I get so sick of white people questioning me and not believing me when I share a racist experience.
I get so sick of white doctors dismissing my pain and talking down to me.
I get so sick of white people being unable to control their surprised facial expressions when they hear my voice.
I get so sick of white people feeling the need to tell me about Black people and Black organizations within the cancer community.
I get so sick of white people feeling the need to start any conversation about race by saying they will never know what it is like to be Black and how that feels.
I get so sick of white people not believing there is racism within the medical community.
I cannot even be viewed as just a cancer survivor because groups and organizations make it noticeably clear they label me as a BLACK cancer survivor; therefore, I must be an expert on all black-related issues. I thought the days of being used as a black token were gone. It has never been more apparent how many white people view me.

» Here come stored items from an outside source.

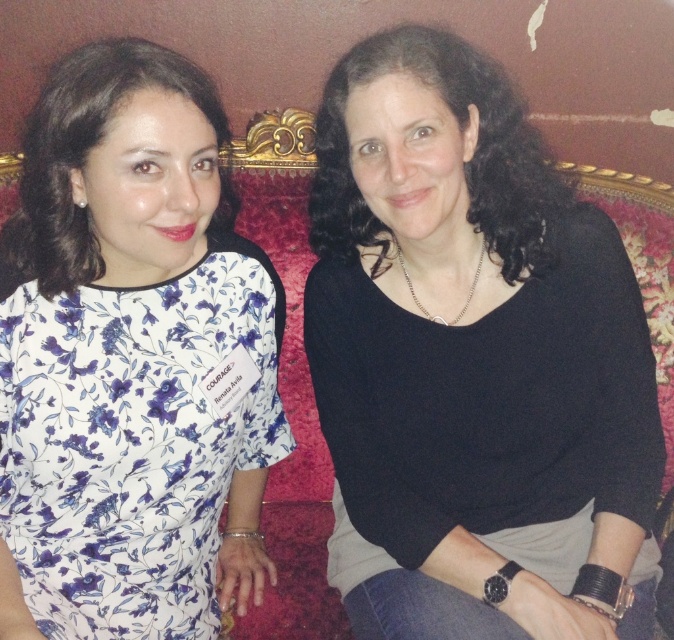
Question: Which of the following is the closest to the observer?

Choices:
 (A) black matte sweater at center
 (B) floral print fabric dress at left

Answer: (A)

Question: Is black matte sweater at center above floral print fabric dress at left?

Choices:
 (A) yes
 (B) no

Answer: (A)

Question: Considering the relative positions of black matte sweater at center and floral print fabric dress at left in the image provided, where is black matte sweater at center located with respect to floral print fabric dress at left?

Choices:
 (A) left
 (B) right

Answer: (B)

Question: Which object is farther from the camera taking this photo?

Choices:
 (A) black matte sweater at center
 (B) floral print fabric dress at left

Answer: (B)

Question: Is black matte sweater at center positioned behind floral print fabric dress at left?

Choices:
 (A) no
 (B) yes

Answer: (A)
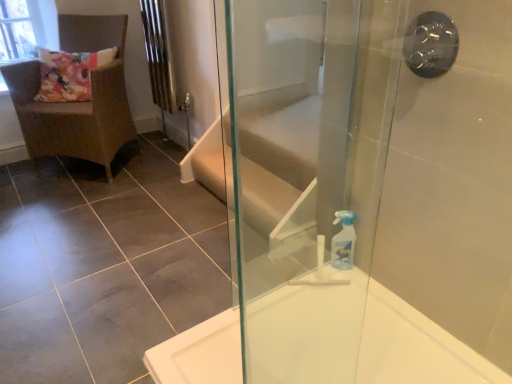
Question: Should I look upward or downward to see transparent glass window screen at upper left?

Choices:
 (A) up
 (B) down

Answer: (A)

Question: Is black metallic shower handle at upper right next to transparent plastic spray bottle at right?

Choices:
 (A) yes
 (B) no

Answer: (B)

Question: From a real-world perspective, is black metallic shower handle at upper right positioned under transparent plastic spray bottle at right based on gravity?

Choices:
 (A) yes
 (B) no

Answer: (B)

Question: Is transparent plastic spray bottle at right located within black metallic shower handle at upper right?

Choices:
 (A) yes
 (B) no

Answer: (B)

Question: Can you confirm if black metallic shower handle at upper right is taller than transparent plastic spray bottle at right?

Choices:
 (A) no
 (B) yes

Answer: (A)

Question: Is black metallic shower handle at upper right positioned beyond the bounds of transparent plastic spray bottle at right?

Choices:
 (A) yes
 (B) no

Answer: (A)

Question: Considering the relative positions of black metallic shower handle at upper right and transparent plastic spray bottle at right in the image provided, is black metallic shower handle at upper right to the left of transparent plastic spray bottle at right from the viewer's perspective?

Choices:
 (A) yes
 (B) no

Answer: (B)

Question: Can you confirm if transparent glass screen door at right is wider than brown woven chair at upper left?

Choices:
 (A) no
 (B) yes

Answer: (A)

Question: Is transparent glass screen door at right next to brown woven chair at upper left?

Choices:
 (A) no
 (B) yes

Answer: (A)

Question: Is transparent glass screen door at right turned away from brown woven chair at upper left?

Choices:
 (A) yes
 (B) no

Answer: (A)

Question: From a real-world perspective, is transparent glass screen door at right located higher than brown woven chair at upper left?

Choices:
 (A) no
 (B) yes

Answer: (B)

Question: Is transparent glass screen door at right surrounding brown woven chair at upper left?

Choices:
 (A) yes
 (B) no

Answer: (B)

Question: Considering the relative sizes of transparent glass screen door at right and brown woven chair at upper left in the image provided, is transparent glass screen door at right taller than brown woven chair at upper left?

Choices:
 (A) yes
 (B) no

Answer: (A)

Question: From the image's perspective, is brown woven chair at upper left over black metallic shower handle at upper right?

Choices:
 (A) no
 (B) yes

Answer: (B)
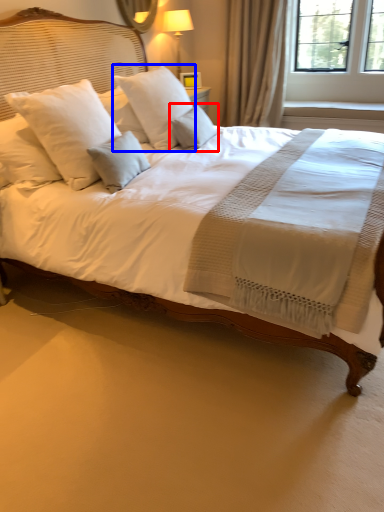
Question: Which object appears closest to the camera in this image, pillow (highlighted by a red box) or pillow (highlighted by a blue box)?

Choices:
 (A) pillow
 (B) pillow

Answer: (B)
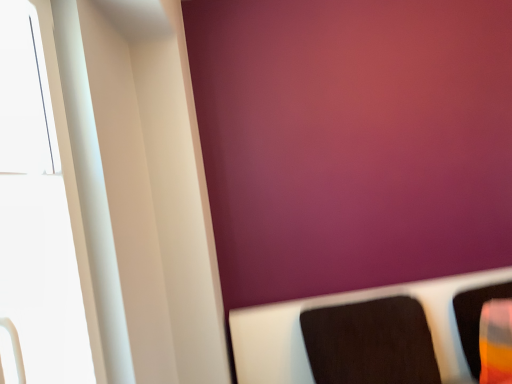
Identify the location of translucent plastic cup at right, which is the second furniture in left-to-right order. (475, 318).

In order to face translucent plastic cup at right, which is the second furniture in left-to-right order, should I rotate leftwards or rightwards?

You should rotate right by 28.801 degrees.

Image resolution: width=512 pixels, height=384 pixels. What are the coordinates of `white glossy window at left` in the screenshot? It's located at (25, 98).

Locate an element on the screen. Image resolution: width=512 pixels, height=384 pixels. window lying above the black fabric cushion at lower right, placed as the 2th furniture when sorted from right to left (from the image's perspective) is located at coordinates (25, 98).

Considering the positions of objects black fabric cushion at lower right, placed as the 2th furniture when sorted from right to left, and white glossy window at left in the image provided, who is more to the left, black fabric cushion at lower right, placed as the 2th furniture when sorted from right to left, or white glossy window at left?

From the viewer's perspective, white glossy window at left appears more on the left side.

From the picture: Would you say black fabric cushion at lower right, placed as the 2th furniture when sorted from right to left, contains white glossy window at left?

No, white glossy window at left is located outside of black fabric cushion at lower right, placed as the 2th furniture when sorted from right to left.

Between black fabric cushion at lower right, which appears as the first furniture when viewed from the left, and white glossy window at left, which one has larger size?

black fabric cushion at lower right, which appears as the first furniture when viewed from the left.

Consider the image. Which is in front, translucent plastic cup at right, which is the second furniture in left-to-right order, or black fabric cushion at lower right, which appears as the first furniture when viewed from the left?

Positioned in front is black fabric cushion at lower right, which appears as the first furniture when viewed from the left.

In terms of size, does translucent plastic cup at right, which is the second furniture in left-to-right order, appear bigger or smaller than black fabric cushion at lower right, which appears as the first furniture when viewed from the left?

translucent plastic cup at right, which is the second furniture in left-to-right order, is smaller than black fabric cushion at lower right, which appears as the first furniture when viewed from the left.

Where is `furniture that is in front of the translucent plastic cup at right, the 1th furniture when ordered from right to left`? furniture that is in front of the translucent plastic cup at right, the 1th furniture when ordered from right to left is located at coordinates click(370, 343).

Can you tell me how much translucent plastic cup at right, the 1th furniture when ordered from right to left, and black fabric cushion at lower right, which appears as the first furniture when viewed from the left, differ in facing direction?

The facing directions of translucent plastic cup at right, the 1th furniture when ordered from right to left, and black fabric cushion at lower right, which appears as the first furniture when viewed from the left, are 3.86 degrees apart.

Is white glossy window at left far away from black fabric cushion at lower right, placed as the 2th furniture when sorted from right to left?

That's right, there is a large distance between white glossy window at left and black fabric cushion at lower right, placed as the 2th furniture when sorted from right to left.

Could you measure the distance between white glossy window at left and black fabric cushion at lower right, which appears as the first furniture when viewed from the left?

white glossy window at left and black fabric cushion at lower right, which appears as the first furniture when viewed from the left, are 1.22 meters apart from each other.

From the image's perspective, which is below, white glossy window at left or black fabric cushion at lower right, which appears as the first furniture when viewed from the left?

black fabric cushion at lower right, which appears as the first furniture when viewed from the left.

From a real-world perspective, who is located higher, white glossy window at left or black fabric cushion at lower right, which appears as the first furniture when viewed from the left?

white glossy window at left, from a real-world perspective.

Which point is more distant from viewer, (458,324) or (7,119)?

The point (458,324) is farther from the camera.

Is translucent plastic cup at right, the 1th furniture when ordered from right to left, positioned beyond the bounds of white glossy window at left?

translucent plastic cup at right, the 1th furniture when ordered from right to left, lies outside white glossy window at left's area.

Could you tell me if translucent plastic cup at right, which is the second furniture in left-to-right order, is facing white glossy window at left?

No, translucent plastic cup at right, which is the second furniture in left-to-right order, is not turned towards white glossy window at left.

In terms of width, does translucent plastic cup at right, the 1th furniture when ordered from right to left, look wider or thinner when compared to white glossy window at left?

In the image, translucent plastic cup at right, the 1th furniture when ordered from right to left, appears to be more narrow than white glossy window at left.

Does point (28, 2) come closer to viewer compared to point (460, 316)?

Yes.

There is a white glossy window at left. In order to click on the 2nd furniture below it (from a real-world perspective) in this screenshot , I will do `click(475, 318)`.

Which object is wider, white glossy window at left or translucent plastic cup at right, the 1th furniture when ordered from right to left?

white glossy window at left is wider.

Considering the points (324, 380) and (511, 295), which point is behind, point (324, 380) or point (511, 295)?

The point (511, 295) is farther from the camera.

Could you tell me if black fabric cushion at lower right, placed as the 2th furniture when sorted from right to left, is turned towards translucent plastic cup at right, which is the second furniture in left-to-right order?

No, black fabric cushion at lower right, placed as the 2th furniture when sorted from right to left, is not aimed at translucent plastic cup at right, which is the second furniture in left-to-right order.

Would you consider black fabric cushion at lower right, placed as the 2th furniture when sorted from right to left, to be distant from translucent plastic cup at right, which is the second furniture in left-to-right order?

Actually, black fabric cushion at lower right, placed as the 2th furniture when sorted from right to left, and translucent plastic cup at right, which is the second furniture in left-to-right order, are a little close together.

Locate an element on the screen. This screenshot has width=512, height=384. window that appears in front of the black fabric cushion at lower right, placed as the 2th furniture when sorted from right to left is located at coordinates (25, 98).

Find the location of `furniture above the translucent plastic cup at right, the 1th furniture when ordered from right to left (from a real-world perspective)`. furniture above the translucent plastic cup at right, the 1th furniture when ordered from right to left (from a real-world perspective) is located at coordinates (370, 343).

From the picture: From the image, which object appears to be nearer to translucent plastic cup at right, the 1th furniture when ordered from right to left, white glossy window at left or black fabric cushion at lower right, which appears as the first furniture when viewed from the left?

black fabric cushion at lower right, which appears as the first furniture when viewed from the left.

Looking at the image, which one is located closer to black fabric cushion at lower right, which appears as the first furniture when viewed from the left, translucent plastic cup at right, the 1th furniture when ordered from right to left, or white glossy window at left?

Among the two, translucent plastic cup at right, the 1th furniture when ordered from right to left, is located nearer to black fabric cushion at lower right, which appears as the first furniture when viewed from the left.

From the image, which object appears to be farther from white glossy window at left, translucent plastic cup at right, the 1th furniture when ordered from right to left, or black fabric cushion at lower right, placed as the 2th furniture when sorted from right to left?

translucent plastic cup at right, the 1th furniture when ordered from right to left, is positioned further to the anchor white glossy window at left.

Estimate the real-world distances between objects in this image. Which object is closer to white glossy window at left, black fabric cushion at lower right, which appears as the first furniture when viewed from the left, or translucent plastic cup at right, the 1th furniture when ordered from right to left?

black fabric cushion at lower right, which appears as the first furniture when viewed from the left, is positioned closer to the anchor white glossy window at left.

Estimate the real-world distances between objects in this image. Which object is further from translucent plastic cup at right, the 1th furniture when ordered from right to left, black fabric cushion at lower right, placed as the 2th furniture when sorted from right to left, or white glossy window at left?

white glossy window at left.

Looking at the image, which one is located further to black fabric cushion at lower right, which appears as the first furniture when viewed from the left, white glossy window at left or translucent plastic cup at right, which is the second furniture in left-to-right order?

The object further to black fabric cushion at lower right, which appears as the first furniture when viewed from the left, is white glossy window at left.

At what (x,y) coordinates should I click in order to perform the action: click on furniture located between white glossy window at left and translucent plastic cup at right, which is the second furniture in left-to-right order, in the left-right direction. Please return your answer as a coordinate pair (x, y). This screenshot has height=384, width=512. Looking at the image, I should click on (370, 343).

As I write this, I can almost hear the thoughts of any white person reading this. I know you are thinking “what am I supposed to say” and “I’m not a racist” and “I don’t view you as Black” and “I don’t see color” and “why are so many Black people angry.”
While I am excelling professionally, I am a wreck personally. I no longer know who to trust. Some of the places and people I thought were safe showed their true colors. No one, including me, knows how to categorize me. I do not fit in any common mold. I am unapologetically ME.
So, while I had some amazing and one of kind opportunities come my way this year, I continue to grapple with depression, pain, loneliness, rage, hurt, and confusion. This James Baldwin quote is one I have used repeatedly this year. It is the first time I feel what he felt. I wonder if 2021 will be any different.
It is important for me to thank all of you for taking the time to read my blog this year. While the bulk of my posts took courage to write and share, I acknowledge it took courage for you to read it. I read every single comment, negative and positive, that I received. Life can shove many of us off the rails with unforeseen challenges, unexpected deaths of friends and family, and hard truths revealed. What I do know is I will continue to be bold, work through the uncomfortable thoughts and feelings, and keep sharing my truth.
Thank you for coming on board the cancer train of vulnerability and mixed emotions.